Kwazulusaurus Temporal range: Late Permian

Scientific classification
- Kingdom: Animalia
- Phylum: Chordata
- Clade: Synapsida
- Clade: Therapsida
- Clade: †Anomodontia
- Clade: †Dicynodontia
- Family: †Lystrosauridae
- Genus: †Kwazulusaurus Maisch, 2002
- Species: †K. shakai
- Binomial name: †Kwazulusaurus shakai Maisch, 2002

= Kwazulusaurus =

- Genus: Kwazulusaurus
- Species: shakai
- Authority: Maisch, 2002
- Parent authority: Maisch, 2002

Extinct genus of dicynodonts

Kwazulusaurus is a potentially invalid genus of dicynodont therapsid from the Late Permian of South Africa.
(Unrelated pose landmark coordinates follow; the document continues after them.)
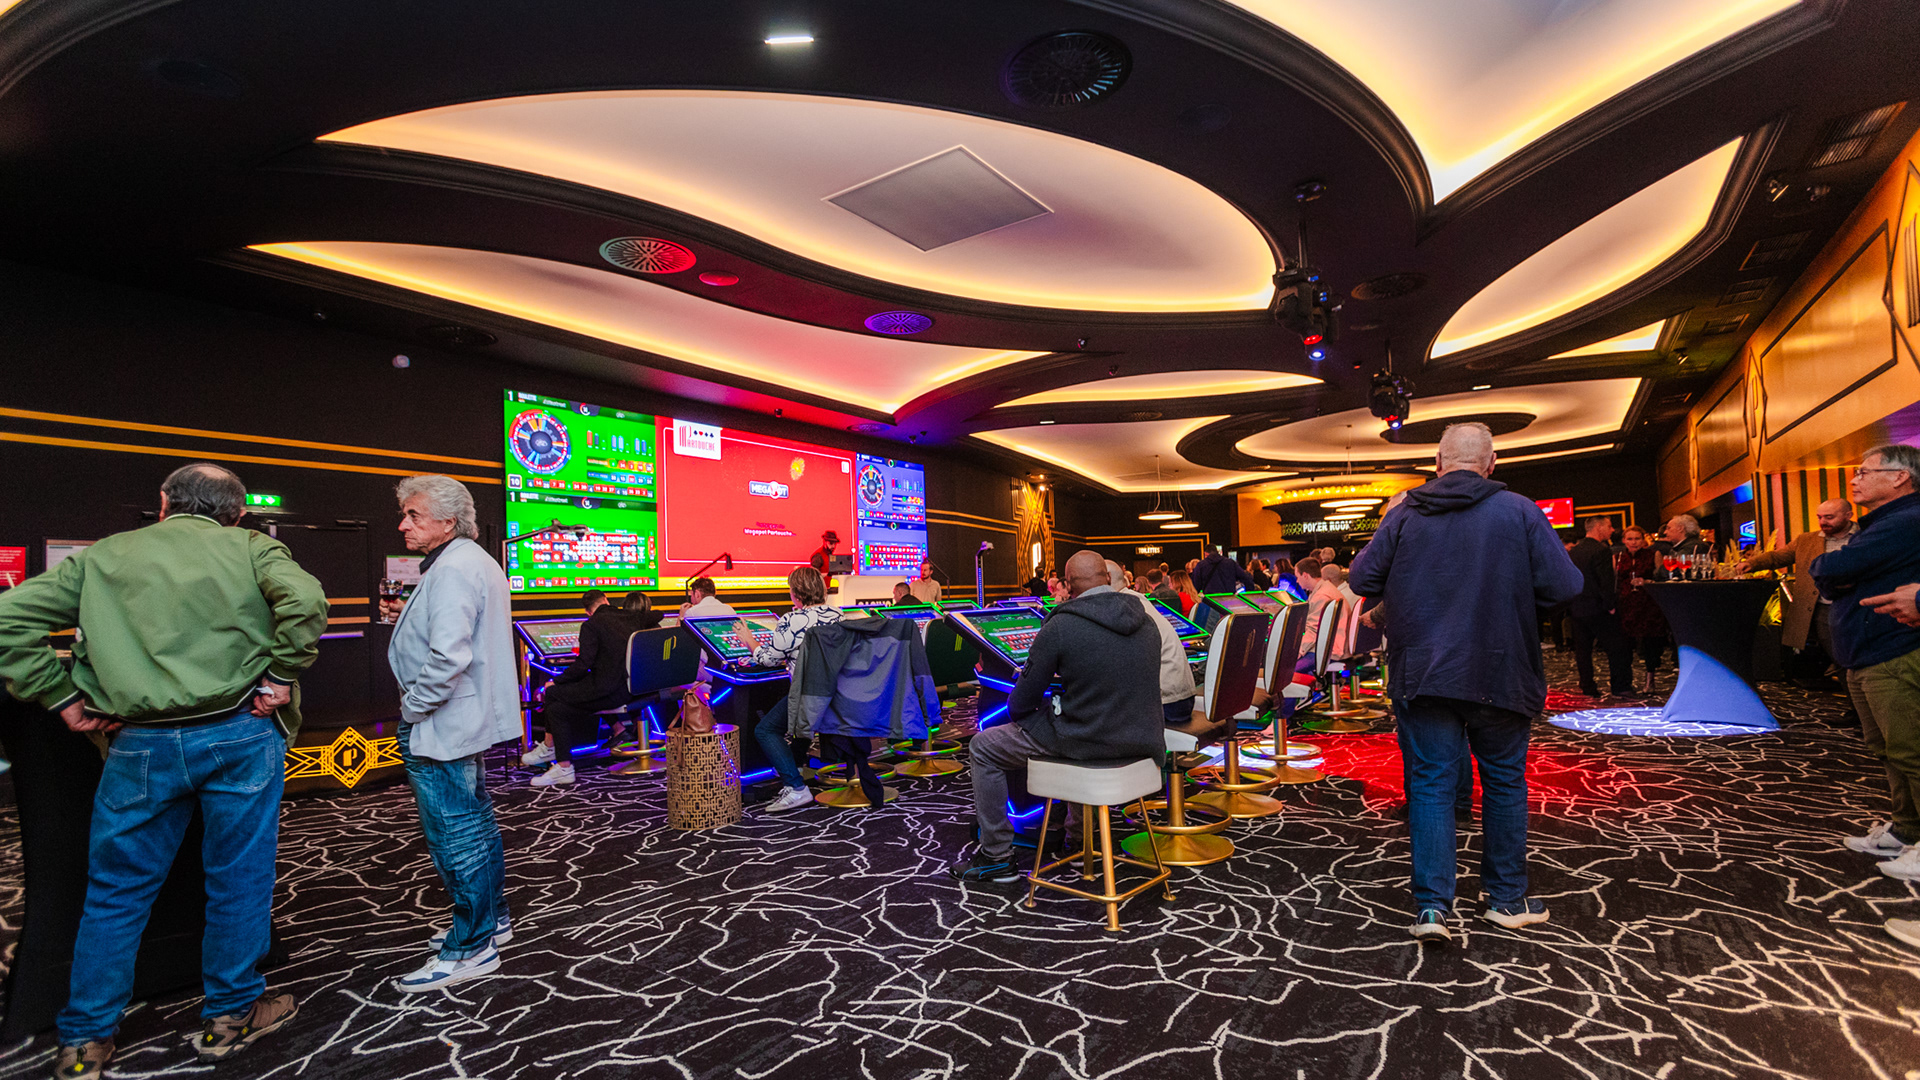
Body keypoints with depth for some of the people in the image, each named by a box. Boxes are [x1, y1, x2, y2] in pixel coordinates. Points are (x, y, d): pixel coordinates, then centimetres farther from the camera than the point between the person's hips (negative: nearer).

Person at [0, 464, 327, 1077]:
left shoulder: (103, 557, 11)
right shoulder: (250, 549, 1)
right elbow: (305, 600, -18)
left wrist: (62, 700, 7)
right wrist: (281, 677, -8)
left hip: (142, 745, 3)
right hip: (240, 734, -2)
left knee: (115, 892, 17)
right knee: (237, 879, 11)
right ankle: (230, 1015, 25)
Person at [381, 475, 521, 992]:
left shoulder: (452, 570, -20)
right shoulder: (477, 562, 14)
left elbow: (449, 655, -30)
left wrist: (413, 707, -18)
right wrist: (409, 617, 14)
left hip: (442, 728, -11)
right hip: (471, 719, 11)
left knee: (455, 834, -1)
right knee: (474, 821, 20)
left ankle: (469, 949, 10)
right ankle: (490, 918, 34)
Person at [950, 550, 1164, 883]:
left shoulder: (1059, 628, -15)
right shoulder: (1146, 622, 4)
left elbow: (1022, 702, -8)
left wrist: (1014, 711, 16)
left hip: (1087, 740, -7)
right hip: (1142, 739, 7)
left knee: (983, 748, 11)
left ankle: (997, 857, 17)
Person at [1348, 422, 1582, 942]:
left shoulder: (1403, 515, -2)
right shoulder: (1519, 512, -5)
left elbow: (1362, 578, 0)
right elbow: (1566, 586, -8)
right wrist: (1513, 584, 11)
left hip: (1422, 675, 0)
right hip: (1499, 675, 0)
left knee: (1430, 784, 5)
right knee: (1504, 780, 16)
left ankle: (1432, 906, 3)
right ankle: (1508, 899, 28)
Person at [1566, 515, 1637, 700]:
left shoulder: (1573, 551, 8)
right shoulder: (1601, 550, -15)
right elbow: (1606, 582, -19)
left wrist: (1570, 605, 16)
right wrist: (1611, 605, -10)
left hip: (1576, 608, 7)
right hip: (1597, 608, -7)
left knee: (1582, 649, 11)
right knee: (1617, 647, 5)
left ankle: (1587, 687, 15)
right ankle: (1620, 687, 8)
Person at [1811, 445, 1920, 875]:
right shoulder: (1877, 525, 20)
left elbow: (1832, 568, -24)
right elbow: (1828, 584, 17)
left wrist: (1821, 562, -2)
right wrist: (1833, 577, -5)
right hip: (1864, 658, 11)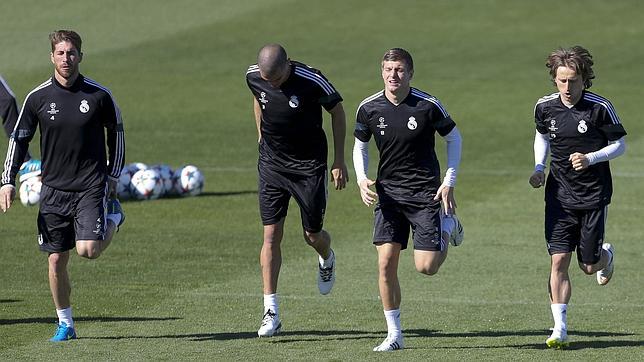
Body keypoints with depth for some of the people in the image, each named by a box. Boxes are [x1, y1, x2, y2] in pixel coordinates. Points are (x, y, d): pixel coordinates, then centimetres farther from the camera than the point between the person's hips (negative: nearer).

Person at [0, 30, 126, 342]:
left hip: (91, 186, -2)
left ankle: (113, 217, 15)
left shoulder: (99, 95, -4)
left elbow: (116, 133, 9)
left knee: (87, 250, -18)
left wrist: (113, 176, 9)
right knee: (56, 260, 3)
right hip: (53, 189, 2)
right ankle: (65, 323, 19)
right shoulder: (38, 97, -1)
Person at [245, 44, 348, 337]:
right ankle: (271, 312, -5)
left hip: (309, 166, -3)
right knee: (271, 236, -5)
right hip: (271, 163, 3)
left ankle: (327, 259, 45)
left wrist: (339, 160, -5)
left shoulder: (311, 81, -22)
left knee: (312, 235, 5)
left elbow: (337, 111, -6)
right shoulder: (253, 76, -10)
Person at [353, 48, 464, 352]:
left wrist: (449, 181, -3)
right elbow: (359, 146, 12)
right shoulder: (369, 108, -4)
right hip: (387, 192, 2)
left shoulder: (428, 105, -11)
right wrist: (361, 179, -6)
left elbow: (453, 137, 3)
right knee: (385, 263, -7)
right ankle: (394, 334, 4)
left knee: (426, 267, -7)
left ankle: (447, 225, 26)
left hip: (425, 190, -2)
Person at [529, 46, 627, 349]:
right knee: (558, 261, -8)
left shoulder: (600, 108, -12)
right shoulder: (545, 107, -2)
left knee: (589, 265, 4)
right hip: (559, 195, 2)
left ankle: (605, 255, 42)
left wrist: (591, 158, -19)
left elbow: (620, 145, -3)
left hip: (594, 195, -2)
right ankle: (560, 329, -7)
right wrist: (539, 168, 4)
The type and only species K. shakai was described from the Daptocephalus Assemblage Zone of the Beaufort Group in 2002 by Michael W. Maisch. It is very similar to the well-known dicynodont Lystrosaurus, and was regarded by Maisch to be an early member of the family Lystrosauridae. Kwazulusaurus was described as transitional between earlier dicynodontoids and the more derived Lystrosaurus; it has the wide skull roof of earlier dicynodonts, and a abridged snoot like that of Lystrosaurus. In 2025, Kwazulusaurus was proposed to in fact represent a juvenile specimen of Lystrosaurus, likely the contemporary and locally abundant L. maccaigi, as the features originally argued to distinguish it are now associated with ontogeny in Lystrosaurus. Kwazulusaurus would thus be a junior synonym of Lystrosaurus.